Пришел Аббат, пришел Бернард Ги, которому капитан лучников кратко доложил о случившемся. Вот что, собственно, произошло.
По распоряжению инквизитора лучники патрулировали ночью внутри монастырской изгороди, особое внимание обращая на ровную площадь от въездных ворот до паперти, а также прочесывая огороды и все подступы к Храмине. Почему именно там их расставили, спросил я себя, и сам себе ответил: не иначе как Бернард прослышал от холопов и поваров о каких-то ночных заварушках в Храмине. Вряд ли ему с полной определенностью могли донести, кто да что. Но явно намекнули, что от крепостной стены к кухне и обратно кто-то протаптывает тропки. К тому же и безмозглый Сальватор, как он мне выложил все свои дурацкие намерения – с таким же успехом мог разболтать их в кухне или в хлеву какому-нибудь бедолаге, который, потеряв самообладание во время допроса, швырнул Бернарду этот кус. Значит, лучники знали, за чем охотятся. Поэтому они, несмотря на темноту и густой туман, сумели изловить Сальватора вместе с женщиной у самой кухонной двери, где те копошились, пытаясь открыть.

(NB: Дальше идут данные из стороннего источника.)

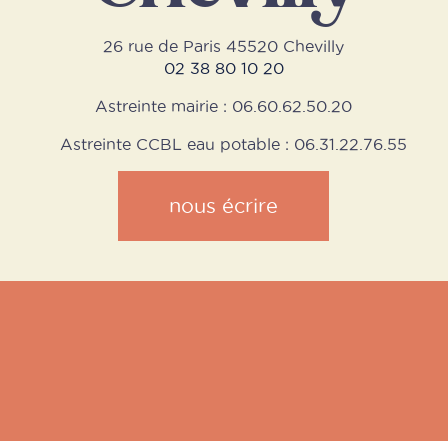
26 rue de Paris 45520 Chevilly
02 38 80 10 20
Astreinte mairie : 06.60.62.50.20
Astreinte CCBL eau potable : 06.31.22.76.55
nous écrire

«Женщина в таком святом месте! И с монахом! – сурово обратился Бернард к Аббату. – О высокочтимый господин мой, – продолжил он, – когда бы дело было только в нарушении обета чистоты, наказание этого человека подлежало бы исключительно вашей юрисдикции. Но поскольку не установлено, в какой мере действия этих двух злоумышленников могли угрожать благополучию иных лиц, гостящих в монастыре, требуется прежде всего разобраться, что у них за секреты. Эй, ты, я к тебе обращаюсь, – и он рванул из рук Сальватора объемистый узел, который тот тщетно пытался схоронить на груди. – Что там у тебя?»
Я отлично знал, что там у него. Ножик, черный кот (как только узел распустили этот кот со страшным мяуканьем бросился наутек) и два раздавленных яйца, превратившихся в клейкую размазню, с виду напоминавшую не то сгустки крови, не то желтую желчь – в общем, некую мерзостную нечистоту. Сальватор собирался проникнуть в кухню, убить там кота и вырвать ему глаза. Непонятно, чего ради девушка покорно шла за ним… Ради чего – выяснилось очень скоро. Лучники обыскали ее, злорадно гогоча и приговаривая что-то похабное, и нашли на ней зарезанного куренка, еще неощипанного. Злосчастная судьба подстроила так, что даже ночью, когда все кошки серы, было явственно видно, что петушок черной окраски, как и убежавший кот. Я понял, что большего не требовалось, чтоб зазвать эту голодную девочку, которая прошедшей ночью и так уже лишилась (из любви ко мне!) своего драгоценного бычачьего сердца.
«Так, так! – вскричал Бернард голосом, не предвещающим ничего хорошего. – Черный кот и черный петух! Знакомый набор! – и тут, увидев в толпе Вильгельма, обратился прямо к нему: – А вам он разве не знаком, брат Вильгельм? Разве не вы были инквизитором в Килкенни, три года назад, когда судили девку за связь с бесом, являвшимся в обличье черного кота?»